This, as you say, yields the MLE $$\hat\theta(\mathbf X,\mathbf Y)=\sqrt{\frac{\overline X}{\overline Y}}$$, where $\overline X,\overline Y$ are the sample means.

Now $X_i$'s are i.i.d $\mathsf{Exp}$ with mean $\theta$, and $Y_i$'s are i.i.d $\mathsf{Exp}$ with mean $1/\theta$, where $X_i,Y_i$ are independent.

Or, $$\frac{2}{\theta}X_i\stackrel{\text{ i.i.d }}\sim\chi^2_2\quad,\text{ independent of }\quad2\theta Y_i\stackrel{\text{ i.i.d }}\sim\chi^2_2$$

Therefore summing over the observations, we have

$$\frac{2}{\theta}n\overline X\sim\chi^2_{2n}\quad,\text{ independent of }\quad 2\theta n\overline Y\sim\chi^2_{2n}$$

Taking ratio of the statistics gives $$\frac{\overline X}{\theta^2 \overline Y}\sim F_{2n,2n}$$

So the (exact) distribution of the MLE $\hat\theta$ can be expressed as $$\frac{\hat\theta}{\theta}\stackrel{d}{=} \sqrt F\quad,\text{ where }F\sim F_{2n,2n}$$


Since by (weak) law of large numbers $\frac{1}{n}\sum\limits_{i=1}^n X_i\stackrel{P}\longrightarrow E(X_1)=\theta$ and $\frac{1}{n}\sum\limits_{i=1}^n Y_i\stackrel{P}\longrightarrow E(Y_1)=\frac{1}{\theta}$,

$$\hat\theta^2=\frac{\frac{1}{n}\sum\limits_{i=1}^n X_i}{\frac{1}{n}\sum\limits_{i=1}^n Y_i}\stackrel{P}\longrightarrow \frac{E(X_1)}{E(Y_1)}=\theta^2$$

And by continuous mapping theorem, $$\hat\theta \stackrel{P}\longrightarrow \theta$$

This further implies convergence in distribution.

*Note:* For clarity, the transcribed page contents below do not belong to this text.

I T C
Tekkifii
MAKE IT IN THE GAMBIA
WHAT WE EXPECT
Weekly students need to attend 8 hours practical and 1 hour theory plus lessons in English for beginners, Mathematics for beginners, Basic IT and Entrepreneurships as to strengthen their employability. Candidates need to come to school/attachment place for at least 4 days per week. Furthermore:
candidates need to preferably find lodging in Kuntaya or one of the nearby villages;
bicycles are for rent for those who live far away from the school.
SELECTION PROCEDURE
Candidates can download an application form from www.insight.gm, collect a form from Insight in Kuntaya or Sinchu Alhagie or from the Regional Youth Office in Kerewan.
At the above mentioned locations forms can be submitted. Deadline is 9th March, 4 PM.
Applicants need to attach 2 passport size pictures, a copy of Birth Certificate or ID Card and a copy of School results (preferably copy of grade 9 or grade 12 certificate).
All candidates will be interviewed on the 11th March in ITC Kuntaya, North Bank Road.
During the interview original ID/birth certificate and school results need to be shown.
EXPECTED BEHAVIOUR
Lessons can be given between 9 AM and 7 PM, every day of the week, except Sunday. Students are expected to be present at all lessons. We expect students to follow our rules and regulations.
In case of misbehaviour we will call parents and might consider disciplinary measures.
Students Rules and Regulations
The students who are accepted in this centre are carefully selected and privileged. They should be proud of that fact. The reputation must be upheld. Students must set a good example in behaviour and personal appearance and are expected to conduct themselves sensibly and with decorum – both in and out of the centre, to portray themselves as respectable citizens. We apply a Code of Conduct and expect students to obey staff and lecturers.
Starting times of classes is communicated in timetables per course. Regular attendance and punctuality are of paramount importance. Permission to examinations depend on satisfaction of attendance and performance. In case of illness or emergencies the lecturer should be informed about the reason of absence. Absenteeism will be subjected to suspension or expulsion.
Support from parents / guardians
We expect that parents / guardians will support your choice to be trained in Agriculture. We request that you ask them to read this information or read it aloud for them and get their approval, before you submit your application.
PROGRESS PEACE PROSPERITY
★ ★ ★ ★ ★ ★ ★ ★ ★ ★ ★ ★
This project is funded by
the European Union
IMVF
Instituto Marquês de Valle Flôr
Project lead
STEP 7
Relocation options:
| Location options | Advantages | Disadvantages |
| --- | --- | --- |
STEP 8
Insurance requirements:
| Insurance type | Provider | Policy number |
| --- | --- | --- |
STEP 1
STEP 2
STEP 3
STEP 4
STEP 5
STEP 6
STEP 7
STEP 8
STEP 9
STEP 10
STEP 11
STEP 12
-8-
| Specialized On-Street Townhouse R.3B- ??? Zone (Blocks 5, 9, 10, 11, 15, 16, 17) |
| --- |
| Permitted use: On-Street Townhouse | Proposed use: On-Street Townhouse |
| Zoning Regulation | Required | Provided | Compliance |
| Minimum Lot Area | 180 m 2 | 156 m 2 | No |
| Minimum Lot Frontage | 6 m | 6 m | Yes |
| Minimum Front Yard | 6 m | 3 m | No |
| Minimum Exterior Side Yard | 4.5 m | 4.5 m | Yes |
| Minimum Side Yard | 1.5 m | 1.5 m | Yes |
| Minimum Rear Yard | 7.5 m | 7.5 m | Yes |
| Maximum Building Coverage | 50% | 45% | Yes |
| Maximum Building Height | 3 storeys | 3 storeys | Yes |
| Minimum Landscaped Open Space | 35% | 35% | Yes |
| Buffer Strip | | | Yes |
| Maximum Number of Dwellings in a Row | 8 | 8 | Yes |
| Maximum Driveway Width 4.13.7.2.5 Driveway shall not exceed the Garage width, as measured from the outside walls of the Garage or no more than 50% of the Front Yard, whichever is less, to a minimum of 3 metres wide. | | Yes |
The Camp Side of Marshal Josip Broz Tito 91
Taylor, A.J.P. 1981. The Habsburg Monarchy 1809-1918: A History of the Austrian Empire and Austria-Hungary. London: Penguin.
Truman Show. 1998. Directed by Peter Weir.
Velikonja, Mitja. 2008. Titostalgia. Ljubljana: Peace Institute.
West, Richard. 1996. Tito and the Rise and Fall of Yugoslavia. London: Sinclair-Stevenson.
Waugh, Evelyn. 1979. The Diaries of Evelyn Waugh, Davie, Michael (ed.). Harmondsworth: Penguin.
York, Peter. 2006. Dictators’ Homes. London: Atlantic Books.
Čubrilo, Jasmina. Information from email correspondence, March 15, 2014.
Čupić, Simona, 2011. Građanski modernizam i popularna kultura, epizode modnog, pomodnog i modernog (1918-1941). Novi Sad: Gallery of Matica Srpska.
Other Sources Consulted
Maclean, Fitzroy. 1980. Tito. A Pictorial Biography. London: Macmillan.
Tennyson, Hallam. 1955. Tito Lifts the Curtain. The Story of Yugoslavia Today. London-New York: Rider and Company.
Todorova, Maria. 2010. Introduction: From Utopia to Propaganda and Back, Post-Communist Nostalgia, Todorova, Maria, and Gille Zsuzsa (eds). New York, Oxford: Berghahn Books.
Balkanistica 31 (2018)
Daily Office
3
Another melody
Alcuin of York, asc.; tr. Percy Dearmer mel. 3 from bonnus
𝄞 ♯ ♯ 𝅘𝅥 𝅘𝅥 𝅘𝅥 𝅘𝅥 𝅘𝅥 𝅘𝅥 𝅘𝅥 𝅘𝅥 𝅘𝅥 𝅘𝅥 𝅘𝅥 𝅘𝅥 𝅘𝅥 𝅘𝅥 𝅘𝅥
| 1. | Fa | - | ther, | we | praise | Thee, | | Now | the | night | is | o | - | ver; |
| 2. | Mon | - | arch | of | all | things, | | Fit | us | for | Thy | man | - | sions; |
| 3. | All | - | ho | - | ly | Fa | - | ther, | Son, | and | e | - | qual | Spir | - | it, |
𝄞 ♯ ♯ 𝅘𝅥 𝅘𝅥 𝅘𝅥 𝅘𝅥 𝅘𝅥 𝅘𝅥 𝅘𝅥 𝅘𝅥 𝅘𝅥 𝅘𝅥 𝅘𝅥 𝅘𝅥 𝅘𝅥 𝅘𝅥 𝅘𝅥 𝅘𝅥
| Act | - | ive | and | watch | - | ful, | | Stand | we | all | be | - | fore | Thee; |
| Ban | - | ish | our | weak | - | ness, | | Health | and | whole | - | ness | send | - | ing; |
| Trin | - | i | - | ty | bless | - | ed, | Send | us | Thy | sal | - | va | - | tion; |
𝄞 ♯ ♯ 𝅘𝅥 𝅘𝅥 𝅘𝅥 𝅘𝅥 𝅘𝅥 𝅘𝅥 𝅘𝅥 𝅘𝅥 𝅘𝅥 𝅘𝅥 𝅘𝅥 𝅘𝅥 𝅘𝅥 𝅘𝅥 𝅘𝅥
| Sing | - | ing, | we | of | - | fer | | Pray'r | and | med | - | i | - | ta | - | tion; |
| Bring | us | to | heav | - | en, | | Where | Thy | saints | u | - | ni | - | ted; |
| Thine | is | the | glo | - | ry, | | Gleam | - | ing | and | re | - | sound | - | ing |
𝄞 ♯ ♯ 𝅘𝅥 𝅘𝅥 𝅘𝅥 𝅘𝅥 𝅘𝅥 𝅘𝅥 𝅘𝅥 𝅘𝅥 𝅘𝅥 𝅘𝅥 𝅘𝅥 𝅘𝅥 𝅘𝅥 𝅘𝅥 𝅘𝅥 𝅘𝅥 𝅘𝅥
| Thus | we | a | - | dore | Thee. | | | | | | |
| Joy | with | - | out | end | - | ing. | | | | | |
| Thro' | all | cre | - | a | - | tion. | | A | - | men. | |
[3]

So as one might expect, the asymptotic distribution of $\hat\theta$ is degenerate at $\theta$.


Asymptotic normality of MLE is a general result which holds under some smoothness assumptions of the population density. These so called regularity conditions are sufficient conditions for verifying asymptotic normality. If these conditions hold, then indeed a non-degenerate limiting distribution of MLE is given by

$$\sqrt n\left(\hat\theta-\theta\right)\stackrel{L}\longrightarrow N\left(0,\frac1{I(\theta)}\right)\,,$$

where $I(\theta)$ is the Fisher information contained in a single observation.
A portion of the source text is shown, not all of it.